Les start-ups ne veulent pas rater le train de la réindustrialisation
14 mai 2023
À travers la French Tech, Emmanuel Macron ambitionne d’ouvrir 100 sites industriels d’ici 2025 pour réindustrialiser la nation. Toutefois, de nombreux défis freinent la réalisation de cet objectif ambitieux. Les obstacles majeurs identifiés sont le financement, l’accès au foncier et la guerre des talents.
Le financement est considéré comme le principal obstacle à la croissance des start-up industrielles. Alors que les fonds d’investissement sont généralement orientés vers les start-ups digitales en quête d’hypercroissance rapide, les projets industriels ont des cycles plus longs, nécessitant souvent plus de dix ans pour atteindre la rentabilité. Cette situation freine les investissements dans le secteur industriel, d’autant plus que la hausse des taux d’intérêt limite l’accès au capital. Clément Ray, cofondateur d’InnovaFeed, explique que de nombreux entrepreneurs industriels doivent se tourner vers des investisseurs étrangers, comme le géant agroalimentaire Cargill, pour lever les fonds nécessaires à leur développement. Pour pallier ce manque de financement, l’État a injecté 2,3 milliards d’euros dans le cadre de France 2030, destiné à soutenir les start-up industrielles. En outre, un fonds paneuropéen de 3,75 milliards d’euros a été mis en place pour stimuler l’investissement en capital-risque. L’État milite également pour renforcer le fonds Tibi 2, qui devrait diriger une partie des 6 milliards d’euros espérés vers les start-ups industrielles et deeptech.

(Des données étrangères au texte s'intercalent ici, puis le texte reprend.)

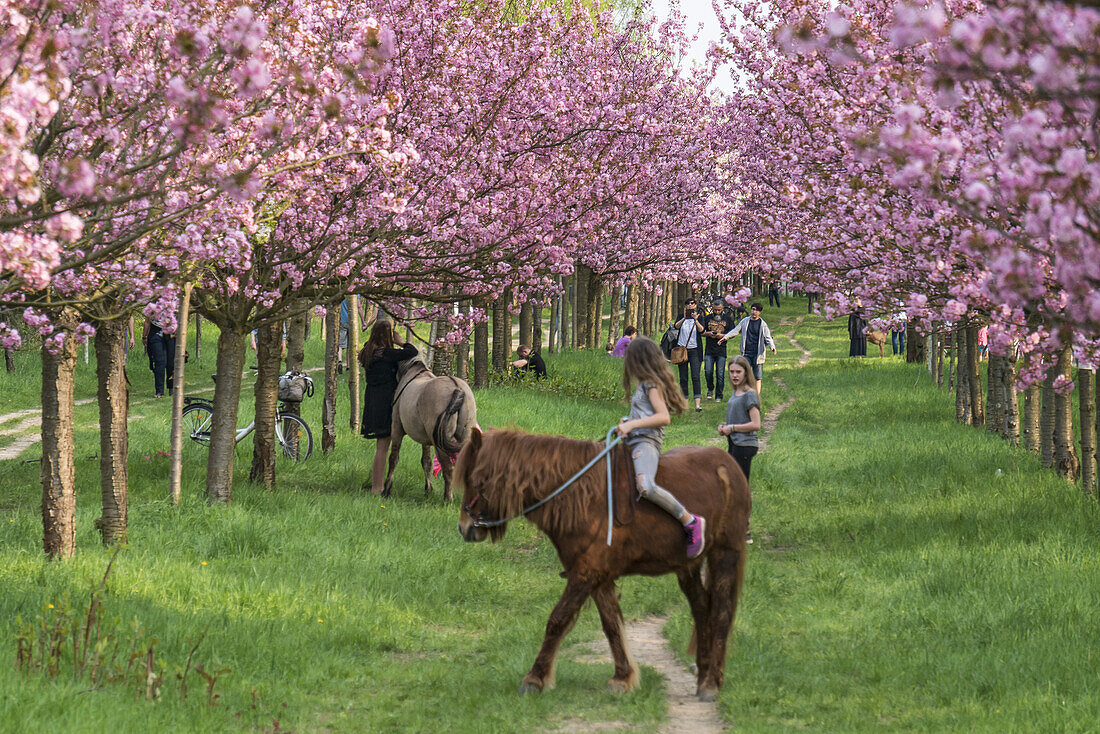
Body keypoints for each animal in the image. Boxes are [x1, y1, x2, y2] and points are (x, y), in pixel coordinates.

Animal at [385, 358, 475, 501]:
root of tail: (457, 388)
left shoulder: (396, 428)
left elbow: (393, 458)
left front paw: (387, 489)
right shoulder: (425, 440)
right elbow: (426, 461)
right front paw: (428, 489)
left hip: (440, 444)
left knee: (448, 468)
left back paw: (447, 498)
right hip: (464, 436)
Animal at [451, 431, 752, 699]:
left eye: (475, 480)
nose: (465, 528)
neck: (580, 496)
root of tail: (729, 467)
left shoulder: (586, 574)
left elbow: (557, 621)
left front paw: (535, 678)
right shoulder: (596, 575)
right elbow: (611, 625)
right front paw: (623, 677)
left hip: (725, 554)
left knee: (721, 613)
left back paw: (711, 683)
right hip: (687, 566)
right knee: (701, 609)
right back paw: (703, 675)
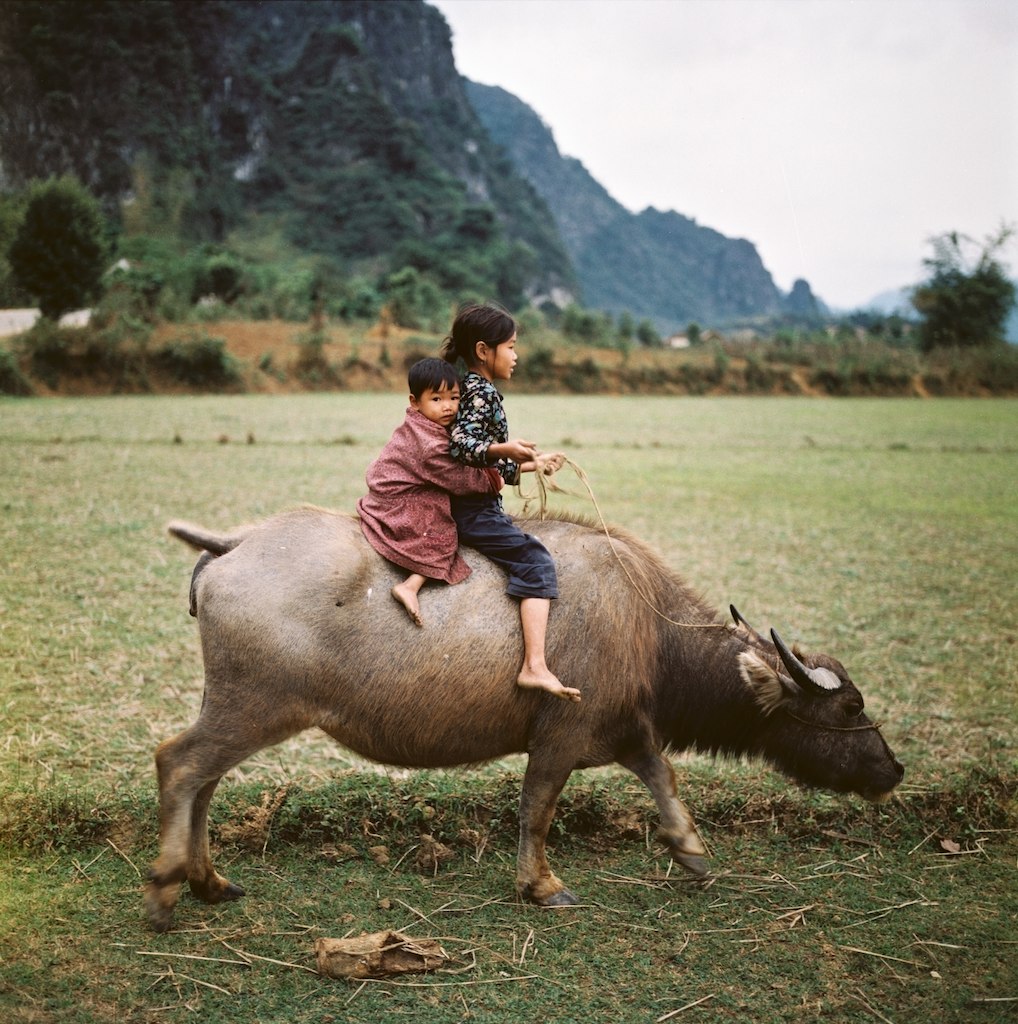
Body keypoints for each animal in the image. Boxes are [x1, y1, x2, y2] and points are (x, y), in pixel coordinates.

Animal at [146, 507, 901, 933]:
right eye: (850, 706)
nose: (893, 769)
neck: (649, 629)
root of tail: (234, 544)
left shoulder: (627, 729)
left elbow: (664, 779)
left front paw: (691, 852)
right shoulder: (560, 737)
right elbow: (537, 808)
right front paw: (541, 885)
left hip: (235, 705)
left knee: (203, 781)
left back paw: (209, 881)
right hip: (257, 706)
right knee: (179, 764)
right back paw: (166, 890)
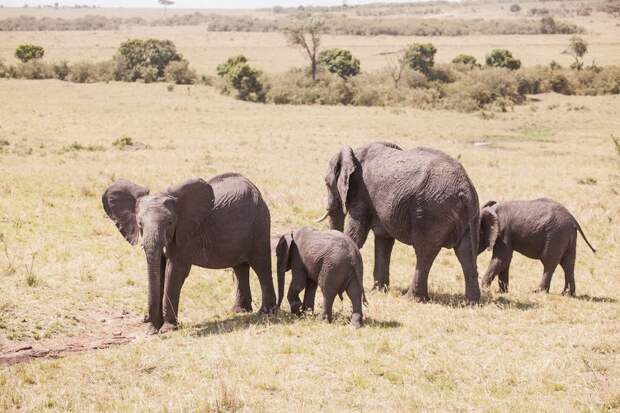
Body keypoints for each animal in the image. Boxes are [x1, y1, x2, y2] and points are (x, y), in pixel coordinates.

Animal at [102, 172, 278, 334]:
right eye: (139, 224)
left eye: (170, 222)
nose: (146, 320)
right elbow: (159, 269)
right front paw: (154, 329)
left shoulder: (186, 234)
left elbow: (174, 271)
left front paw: (167, 329)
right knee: (240, 267)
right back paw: (239, 311)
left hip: (260, 222)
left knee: (261, 265)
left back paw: (266, 312)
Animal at [318, 142, 482, 302]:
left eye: (326, 183)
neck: (353, 153)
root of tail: (464, 190)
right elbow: (384, 240)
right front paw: (379, 291)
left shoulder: (361, 194)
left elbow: (357, 236)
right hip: (471, 215)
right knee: (466, 253)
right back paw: (471, 302)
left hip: (433, 212)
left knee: (424, 252)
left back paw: (412, 298)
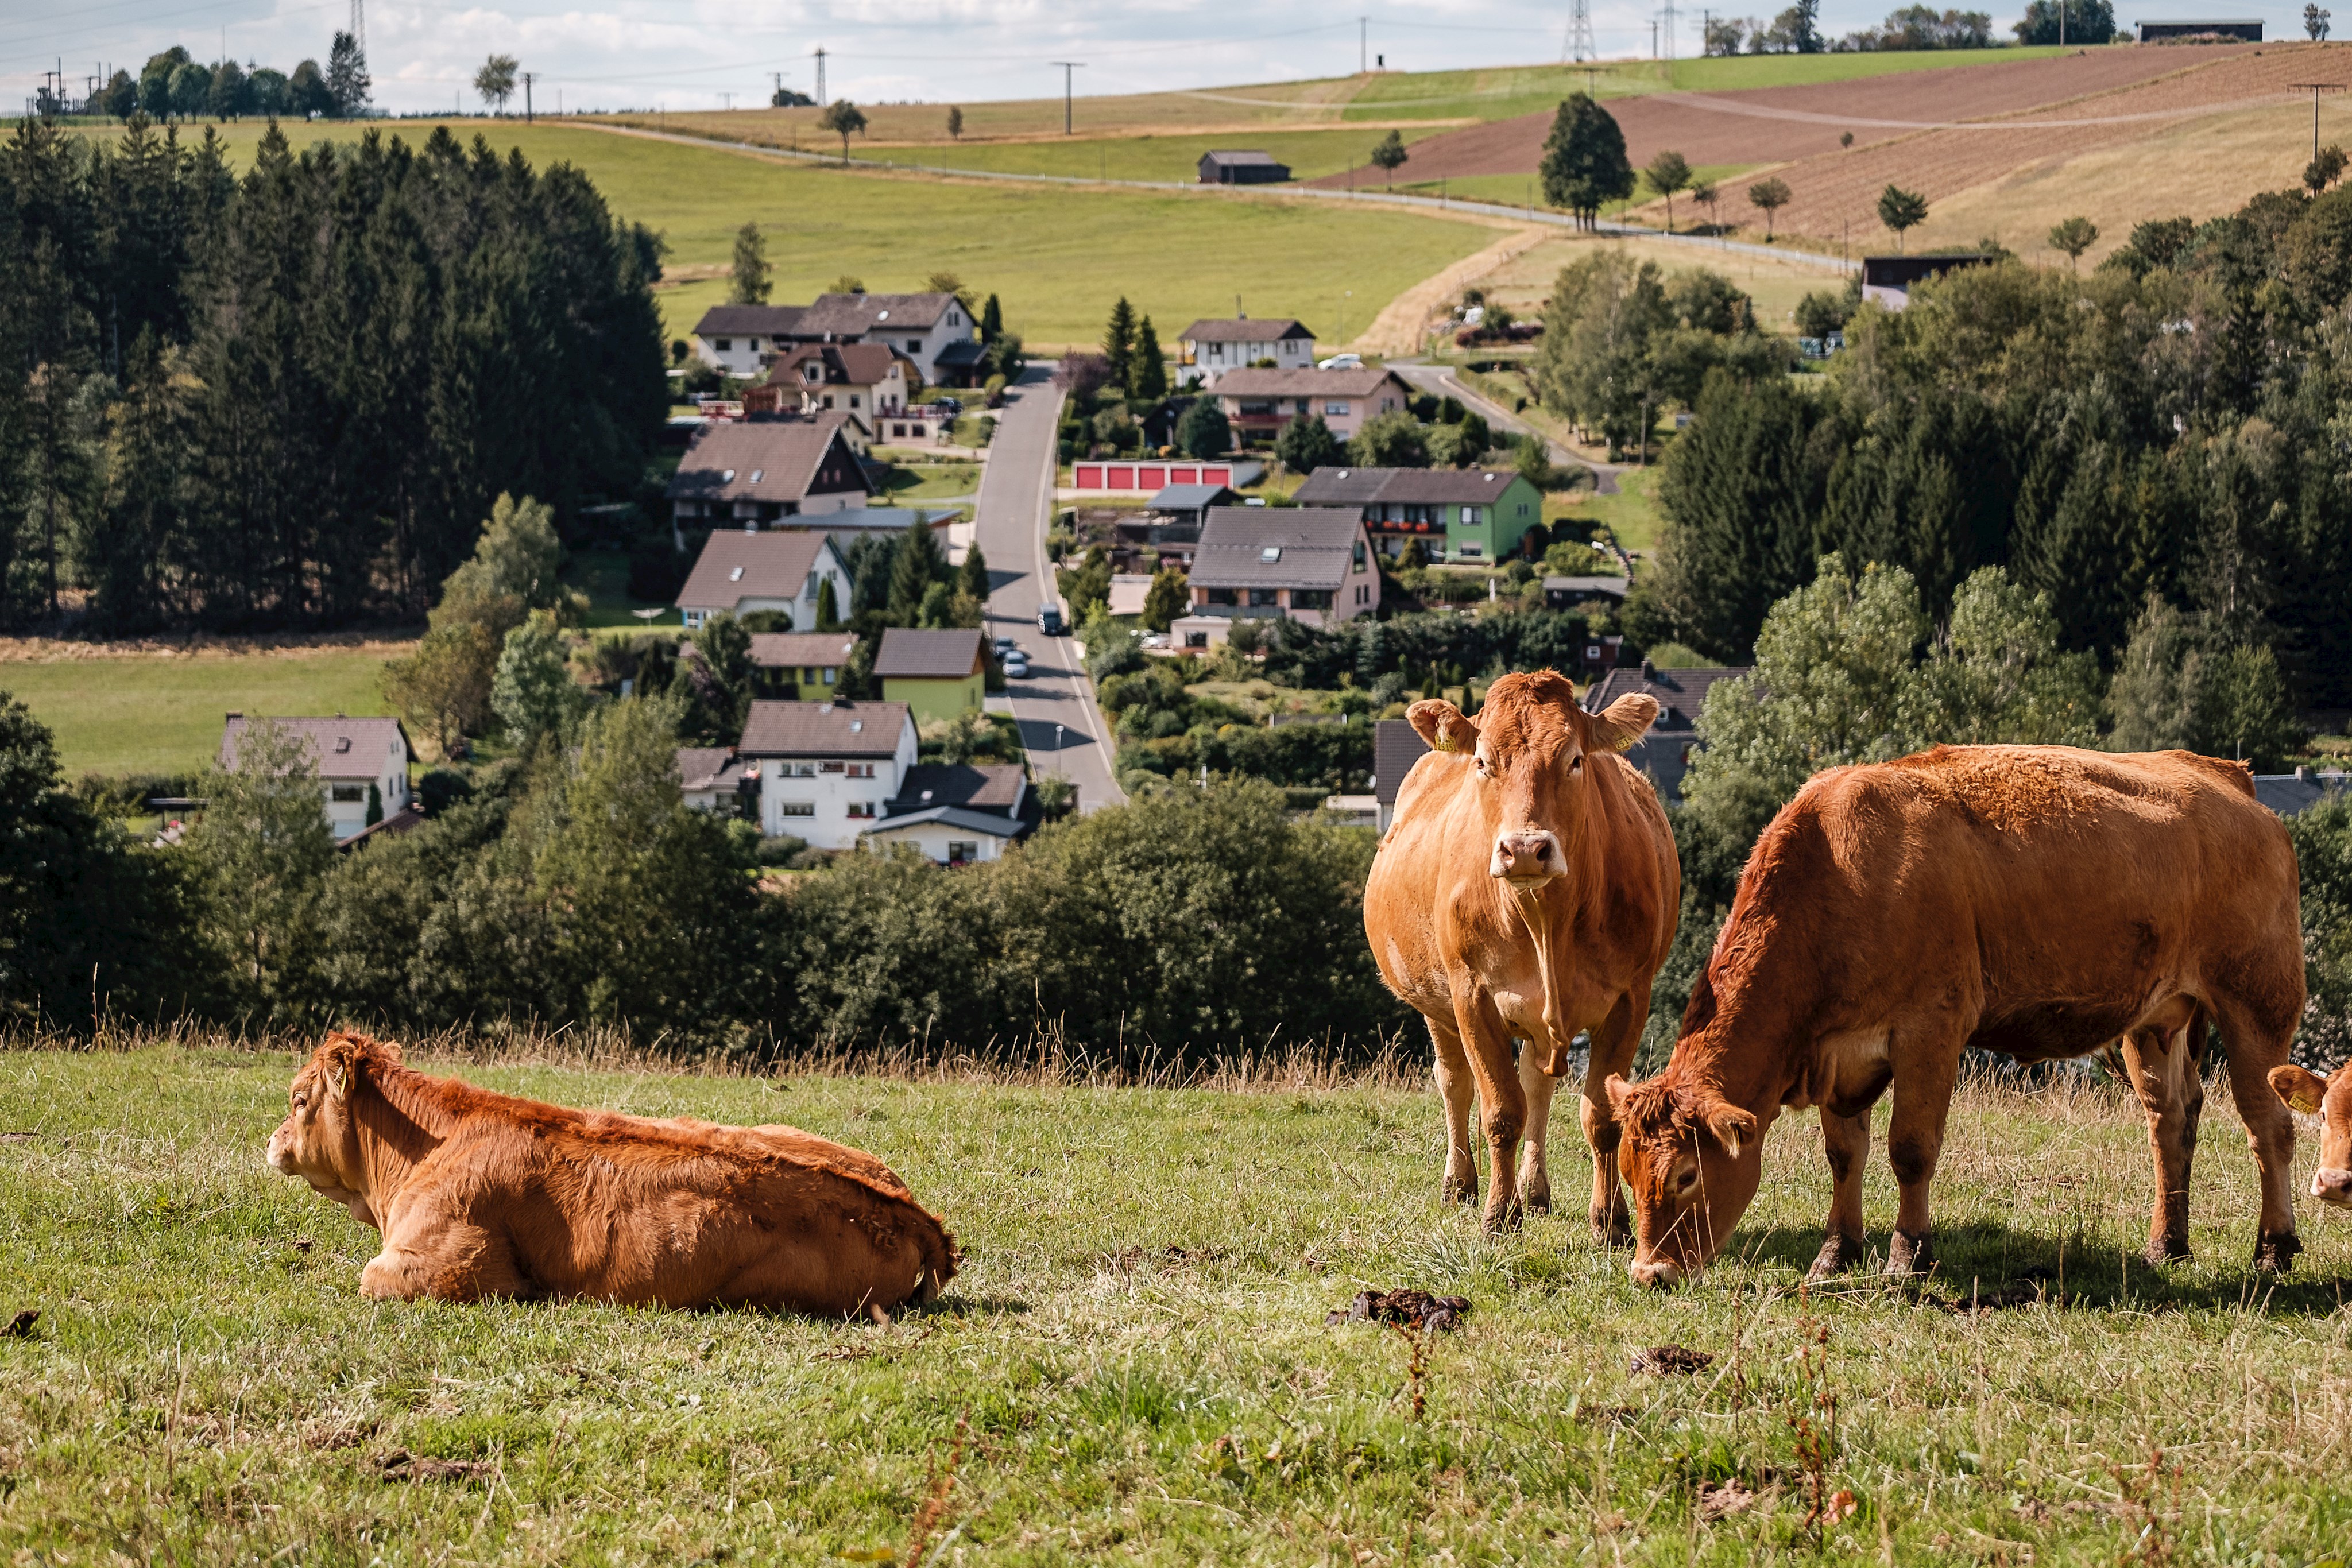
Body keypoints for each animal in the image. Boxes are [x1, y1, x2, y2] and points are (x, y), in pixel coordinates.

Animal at [1374, 677, 1684, 1241]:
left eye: (1575, 759)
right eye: (1482, 761)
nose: (1523, 849)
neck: (1544, 920)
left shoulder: (1631, 999)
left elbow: (1601, 1116)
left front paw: (1611, 1222)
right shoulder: (1471, 994)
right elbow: (1500, 1111)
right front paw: (1499, 1214)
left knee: (1537, 1083)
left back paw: (1534, 1190)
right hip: (1436, 1005)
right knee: (1455, 1083)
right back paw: (1461, 1183)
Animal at [1608, 748, 2305, 1288]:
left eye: (1686, 1174)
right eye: (1627, 1172)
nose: (1650, 1273)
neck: (1838, 873)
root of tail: (2223, 775)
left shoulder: (1930, 1029)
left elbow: (1910, 1149)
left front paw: (1907, 1256)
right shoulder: (1838, 1051)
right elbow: (1844, 1153)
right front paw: (1836, 1252)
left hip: (2258, 1005)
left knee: (2268, 1125)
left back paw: (2274, 1248)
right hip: (2155, 1019)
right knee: (2171, 1120)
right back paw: (2168, 1244)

L’accès au foncier constitue un autre obstacle important. Les procédures pour obtenir des terrains et les autorisations d’implantation peuvent prendre jusqu’à dix-huit mois, un délai que Macron souhaite réduire à neuf mois. Toutefois, les entreprises du secteur, telles que Start Industrie, soulignent qu’une start-up sur deux peine à identifier des terrains disponibles. Pour résoudre ce problème, elles proposent des mesures comme la création d’un portail dédié au foncier et l’élargissement de l’offre de sites prêts à l’emploi.
La pénurie de main-d’œuvre qualifiée est également un défi crucial. Avec le retour en grâce de l’industrie, les start-ups doivent faire face à une compétition accrue pour attirer les talents, notamment les travailleurs qualifiés du secteur industriel (cols bleus). Des entreprises comme Exotec, qui combinent industrie et technologie, peinent à recruter au niveau souhaité. Renaud Heitz, cofondateur d’Exotec, indique que le modèle hybride de leur entreprise n’est pas toujours bien compris par les candidats, rendant le recrutement difficile.
De plus, fidéliser les talents sur des projets industriels à long terme est un défi supplémentaire. Jean-Philippe Thierry de Start Industrie rappelle qu’il peut falloir jusqu’à douze ans pour qu’une innovation passe du stade de la recherche à sa commercialisation, un processus qui peut démotiver les employés sur la durée.
La concurrence internationale, en particulier celle des États-Unis, complique encore la tâche des start-ups françaises. L’Inflation Reduction Act (IRA), adoptée aux États-Unis, a mis en place un cadre réglementaire et financier très attractif pour les entreprises industrielles. Plusieurs start-ups françaises ont d’ailleurs choisi de s’implanter aux États-Unis, attirées par les subventions massives et les incitations fiscales. Cette dynamique risque de provoquer une délocalisation des activités et la perte d’emplois en France, comme l’alerte Jean-Philippe Thierry.
Malgré le soutien financier de l’État et les promesses de réformes administratives, les start-ups industrielles françaises doivent surmonter de nombreux obstacles pour atteindre les objectifs fixés par Emmanuel Macron. Le financement, l’accès au foncier et la guerre des talents sont autant de défis à relever, tandis que la concurrence internationale, notamment des États-Unis, risque de détourner les entreprises françaises de leur implantation locale.